VII.--LA LOGIQUE DU TRAPPEUR.

En causant ainsi, les heures passaient et les voyageurs s'apercevaient moins de la longueur de la route. De temps en temps, quand les environs n'offraient rien de suspect au Marcheur, il permettait à ses nouveaux amis de faire parler leurs carabines, car, sur ces territoires indiens, le gibier ne manquait pas.

Vers le milieu du quatrième jour, les amis étaient nonchalamment assis à l'ombre d'un bouquet de peupliers, quand tout à coup le trappeur, se baissant vivement, colla son oreille contre le sol.

--Qu'y a-t-il? demanda Raoul surpris.

--Avant une demi-heure, monsieur le marquis, vous assisterez à un spectacle nouveau pour vous.

--Lequel?

--Le passage d'un troupeau de bisons. Si le coeur vous en dit, vous aurez l'occasion de faire là quelques beaux coups de carabine. La seule recommandation que je vous adresserai est celle-ci: prudence! Le bison blessé est un animal dangereux.

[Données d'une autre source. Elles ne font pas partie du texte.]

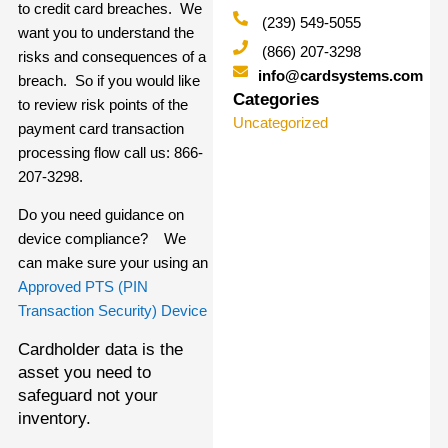
to credit card breaches. We
(239) 549-5055
want you to understand the
(866) 207-3298
risks and consequences of a
info@cardsystems.com
breach. So if you would like
Categories
to review risk points of the
Uncategorized
payment card transaction
processing flow call us: 866-
207-3298.
Do you need guidance on
device compliance? We
can make sure your using an
Approved PTS (PIN
Transaction Security) Device
Cardholder data is the
asset you need to
safeguard not your
inventory.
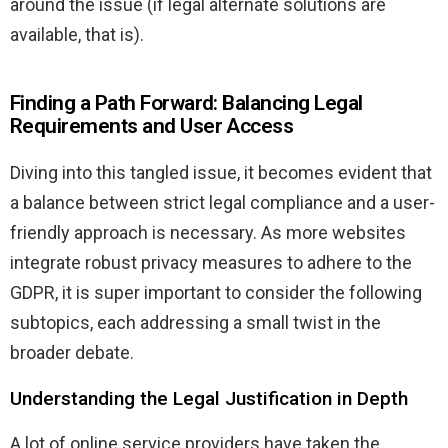
around the issue (if legal alternate solutions are
available, that is).
Finding a Path Forward: Balancing Legal
Requirements and User Access
Diving into this tangled issue, it becomes evident that
a balance between strict legal compliance and a user-
friendly approach is necessary. As more websites
integrate robust privacy measures to adhere to the
GDPR, it is super important to consider the following
subtopics, each addressing a small twist in the
broader debate.
Understanding the Legal Justification in Depth
A lot of online service providers have taken the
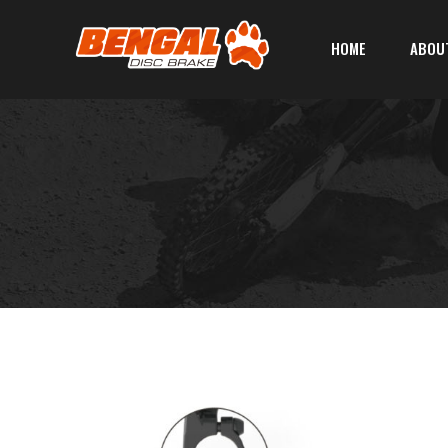
HOME
ABOU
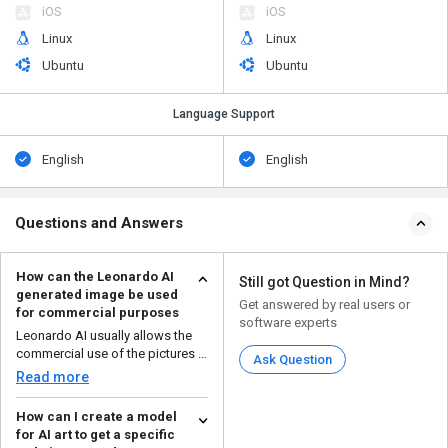
iOS
iOS
Linux
Linux
Ubuntu
Ubuntu
Language Support
English
English
Questions and Answers
How can the Leonardo AI
Still got Question in Mind?
generated image be used
Get answered by real users or
for commercial purposes
software experts
Leonardo AI usually allows the
commercial use of the pictures it
Ask Question
makes, but you ...
Read more
How can I create a model
for AI art to get a specific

--En vérité, mon ami, vous me traitez en enfant gâté. Nous avons déjà rencontré quelques-uns de ces animaux,--témoin le vêtement que porte Thémistocle,--mais j'avoue que j'ignore complètement leurs moeurs et leurs habitudes.

Les bisons se rapprochaient; leurs pas faisaient trembler la terre et produisaient un bruit semblable au grondement d'un tonnerre lointain.